# Jig Hooks (2 questions)



## cygnus-x1 (Oct 12, 2005)

I have a jig mold that requires #4 and #6 hooks. The types the mold declares are wire (flex) hooks as opposed to standard rigid hooks. I plan to use these next year for Kent Narrows and I am worried that if I snag a 26" + with a flex hook I might lose it when it tries to pull me around a piling.

Question 1) Should I be worried? These jigs are small (intended for teasers) but i have never used this type of hook before.

Question 2) If I can find a rigid hook in a #4 or #6 with the right shape (90 degree bend) can I use it in place of the flex hook

thanks


----------



## crazyjohnsmojos (May 12, 2005)

*hooks*

cygnus. are you talking about the eagle claw 570 or the 575 hooks.
★ ★ ★ ★ ★ ★ ★
▶ _TASK TO CARRY OUT_
Extend the jig hooks forum thread by writing what comes after its last reply. The items that come next aren't needed for anything here.
★ ★ ★ ★ ★ ★ ★
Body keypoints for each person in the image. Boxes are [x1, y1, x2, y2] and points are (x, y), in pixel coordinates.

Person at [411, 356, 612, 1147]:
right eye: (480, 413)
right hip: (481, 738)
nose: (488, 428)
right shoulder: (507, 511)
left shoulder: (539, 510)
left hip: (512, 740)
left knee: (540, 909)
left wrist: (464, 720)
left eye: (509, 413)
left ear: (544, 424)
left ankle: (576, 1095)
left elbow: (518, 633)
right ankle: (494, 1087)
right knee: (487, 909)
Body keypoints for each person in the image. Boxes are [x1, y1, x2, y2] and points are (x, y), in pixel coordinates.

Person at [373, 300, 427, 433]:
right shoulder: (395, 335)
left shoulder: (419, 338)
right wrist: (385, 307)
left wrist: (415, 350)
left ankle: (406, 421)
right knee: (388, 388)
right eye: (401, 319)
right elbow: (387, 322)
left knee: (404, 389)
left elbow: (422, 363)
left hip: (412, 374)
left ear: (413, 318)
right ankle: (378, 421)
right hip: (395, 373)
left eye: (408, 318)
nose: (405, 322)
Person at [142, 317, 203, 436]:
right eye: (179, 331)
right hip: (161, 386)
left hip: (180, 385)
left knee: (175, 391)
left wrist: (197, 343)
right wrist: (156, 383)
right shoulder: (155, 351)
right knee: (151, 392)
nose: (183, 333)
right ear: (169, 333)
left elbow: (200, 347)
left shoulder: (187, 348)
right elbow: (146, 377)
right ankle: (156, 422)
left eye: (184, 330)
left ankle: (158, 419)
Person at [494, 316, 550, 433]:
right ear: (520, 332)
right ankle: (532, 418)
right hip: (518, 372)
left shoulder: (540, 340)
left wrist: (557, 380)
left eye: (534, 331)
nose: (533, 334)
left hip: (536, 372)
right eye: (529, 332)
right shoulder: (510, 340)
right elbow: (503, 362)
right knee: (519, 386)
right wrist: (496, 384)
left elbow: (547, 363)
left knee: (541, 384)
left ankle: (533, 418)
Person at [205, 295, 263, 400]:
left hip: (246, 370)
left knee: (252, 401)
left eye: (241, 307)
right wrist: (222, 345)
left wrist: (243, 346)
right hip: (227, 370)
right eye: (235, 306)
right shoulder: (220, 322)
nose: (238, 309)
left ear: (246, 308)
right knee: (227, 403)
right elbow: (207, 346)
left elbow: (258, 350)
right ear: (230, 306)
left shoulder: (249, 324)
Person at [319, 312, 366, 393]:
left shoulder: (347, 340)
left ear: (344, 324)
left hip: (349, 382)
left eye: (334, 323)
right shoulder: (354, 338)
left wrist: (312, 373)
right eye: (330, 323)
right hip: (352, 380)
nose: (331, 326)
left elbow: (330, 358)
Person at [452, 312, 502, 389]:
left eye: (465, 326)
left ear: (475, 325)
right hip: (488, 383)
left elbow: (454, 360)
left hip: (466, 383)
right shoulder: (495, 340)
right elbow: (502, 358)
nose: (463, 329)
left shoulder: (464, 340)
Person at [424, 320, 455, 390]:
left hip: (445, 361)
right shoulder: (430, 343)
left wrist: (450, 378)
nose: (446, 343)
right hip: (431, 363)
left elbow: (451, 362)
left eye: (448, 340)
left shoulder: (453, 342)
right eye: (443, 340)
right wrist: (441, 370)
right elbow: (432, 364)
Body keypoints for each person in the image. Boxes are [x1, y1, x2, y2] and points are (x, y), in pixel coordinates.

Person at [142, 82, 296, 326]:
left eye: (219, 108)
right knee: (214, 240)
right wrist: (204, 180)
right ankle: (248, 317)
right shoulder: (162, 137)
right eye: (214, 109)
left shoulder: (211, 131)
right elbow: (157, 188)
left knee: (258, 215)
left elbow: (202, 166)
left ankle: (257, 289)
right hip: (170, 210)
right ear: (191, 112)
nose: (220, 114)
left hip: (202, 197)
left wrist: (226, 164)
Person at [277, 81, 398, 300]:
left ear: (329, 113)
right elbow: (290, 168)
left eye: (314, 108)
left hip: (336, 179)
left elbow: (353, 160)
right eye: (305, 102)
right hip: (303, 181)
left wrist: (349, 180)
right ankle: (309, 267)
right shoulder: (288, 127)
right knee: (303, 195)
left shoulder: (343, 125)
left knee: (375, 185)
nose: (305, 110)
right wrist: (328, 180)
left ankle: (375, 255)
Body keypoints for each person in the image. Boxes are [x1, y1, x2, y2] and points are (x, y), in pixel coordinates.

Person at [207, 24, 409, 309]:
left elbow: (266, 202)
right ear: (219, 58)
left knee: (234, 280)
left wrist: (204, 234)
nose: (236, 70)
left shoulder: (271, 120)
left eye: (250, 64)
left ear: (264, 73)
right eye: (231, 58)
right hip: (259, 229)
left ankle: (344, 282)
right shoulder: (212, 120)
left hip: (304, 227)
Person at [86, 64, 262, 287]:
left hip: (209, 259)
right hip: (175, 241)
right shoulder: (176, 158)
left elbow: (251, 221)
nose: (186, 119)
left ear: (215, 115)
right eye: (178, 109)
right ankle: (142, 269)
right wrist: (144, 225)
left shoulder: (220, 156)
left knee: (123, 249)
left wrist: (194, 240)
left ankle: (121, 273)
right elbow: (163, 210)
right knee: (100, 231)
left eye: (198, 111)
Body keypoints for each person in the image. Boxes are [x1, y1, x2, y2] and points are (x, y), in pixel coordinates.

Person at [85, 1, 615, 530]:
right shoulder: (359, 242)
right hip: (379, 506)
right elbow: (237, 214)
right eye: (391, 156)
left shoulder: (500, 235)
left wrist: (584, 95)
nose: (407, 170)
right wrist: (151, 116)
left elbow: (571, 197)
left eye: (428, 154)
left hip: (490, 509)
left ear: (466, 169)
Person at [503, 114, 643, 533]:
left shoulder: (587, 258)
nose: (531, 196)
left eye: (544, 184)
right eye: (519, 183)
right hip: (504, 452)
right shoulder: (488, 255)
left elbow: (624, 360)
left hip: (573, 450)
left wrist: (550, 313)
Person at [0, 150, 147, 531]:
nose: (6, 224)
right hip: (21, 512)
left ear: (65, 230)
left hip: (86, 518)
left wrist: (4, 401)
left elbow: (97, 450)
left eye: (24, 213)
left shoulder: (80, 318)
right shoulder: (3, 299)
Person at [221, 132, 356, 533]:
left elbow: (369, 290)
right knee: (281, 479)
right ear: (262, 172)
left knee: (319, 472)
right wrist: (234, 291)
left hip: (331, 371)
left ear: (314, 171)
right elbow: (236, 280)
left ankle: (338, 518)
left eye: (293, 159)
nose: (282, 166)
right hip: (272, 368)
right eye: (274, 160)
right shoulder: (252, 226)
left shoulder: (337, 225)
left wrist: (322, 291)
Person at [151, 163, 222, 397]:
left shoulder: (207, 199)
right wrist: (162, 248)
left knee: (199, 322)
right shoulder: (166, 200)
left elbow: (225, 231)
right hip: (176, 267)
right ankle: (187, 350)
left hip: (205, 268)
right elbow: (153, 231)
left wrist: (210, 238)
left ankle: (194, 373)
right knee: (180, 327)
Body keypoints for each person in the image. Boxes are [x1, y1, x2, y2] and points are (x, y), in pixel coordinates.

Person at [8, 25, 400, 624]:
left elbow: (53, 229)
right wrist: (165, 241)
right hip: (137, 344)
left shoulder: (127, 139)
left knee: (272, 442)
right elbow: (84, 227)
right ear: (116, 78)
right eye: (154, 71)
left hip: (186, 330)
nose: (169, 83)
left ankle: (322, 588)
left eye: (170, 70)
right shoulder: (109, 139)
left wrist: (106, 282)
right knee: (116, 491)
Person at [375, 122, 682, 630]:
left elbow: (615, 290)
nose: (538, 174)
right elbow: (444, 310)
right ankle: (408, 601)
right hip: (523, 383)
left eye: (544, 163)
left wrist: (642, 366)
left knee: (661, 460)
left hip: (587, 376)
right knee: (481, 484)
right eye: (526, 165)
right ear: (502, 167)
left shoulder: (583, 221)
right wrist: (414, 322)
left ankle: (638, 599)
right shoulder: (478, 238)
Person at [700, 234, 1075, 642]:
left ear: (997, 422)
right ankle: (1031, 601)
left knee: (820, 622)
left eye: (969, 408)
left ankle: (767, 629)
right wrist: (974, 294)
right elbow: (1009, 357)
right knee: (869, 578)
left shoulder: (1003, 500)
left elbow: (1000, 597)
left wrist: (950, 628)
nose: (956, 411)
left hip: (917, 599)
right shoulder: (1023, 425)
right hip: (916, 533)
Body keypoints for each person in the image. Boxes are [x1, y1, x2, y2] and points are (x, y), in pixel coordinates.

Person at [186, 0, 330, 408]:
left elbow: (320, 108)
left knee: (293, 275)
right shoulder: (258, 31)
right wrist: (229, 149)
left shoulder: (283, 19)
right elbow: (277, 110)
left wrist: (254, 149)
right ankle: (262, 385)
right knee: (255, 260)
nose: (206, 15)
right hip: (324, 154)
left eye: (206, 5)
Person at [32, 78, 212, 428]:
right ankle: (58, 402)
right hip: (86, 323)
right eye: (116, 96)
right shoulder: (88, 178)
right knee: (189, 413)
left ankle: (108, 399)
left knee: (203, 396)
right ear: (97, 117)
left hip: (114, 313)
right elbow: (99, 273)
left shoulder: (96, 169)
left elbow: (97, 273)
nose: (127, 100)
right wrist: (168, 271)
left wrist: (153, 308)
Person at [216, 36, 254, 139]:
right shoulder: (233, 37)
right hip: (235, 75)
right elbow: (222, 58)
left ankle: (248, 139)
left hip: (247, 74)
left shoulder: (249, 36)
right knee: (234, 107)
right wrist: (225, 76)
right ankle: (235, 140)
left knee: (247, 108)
★ ★ ★ ★ ★ ★ ★
▶ _ANSWER TO THE PROBLEM_
----------



## cygnus-x1 (Oct 12, 2005)

crazyjohnsmojos said:


> cygnus. are you talking about the eagle claw 570 or the 575 hooks.


Either one. They are both the wire type correct? If not could you explain the difference? thanks


----------



## crazyjohnsmojos (May 12, 2005)

the 570 and 575 hooks are thinner wire hooks. to use a regular hook. say a 630 or 635. you have to machine the mold a little to get the mold to accept the hook. hope this helps you.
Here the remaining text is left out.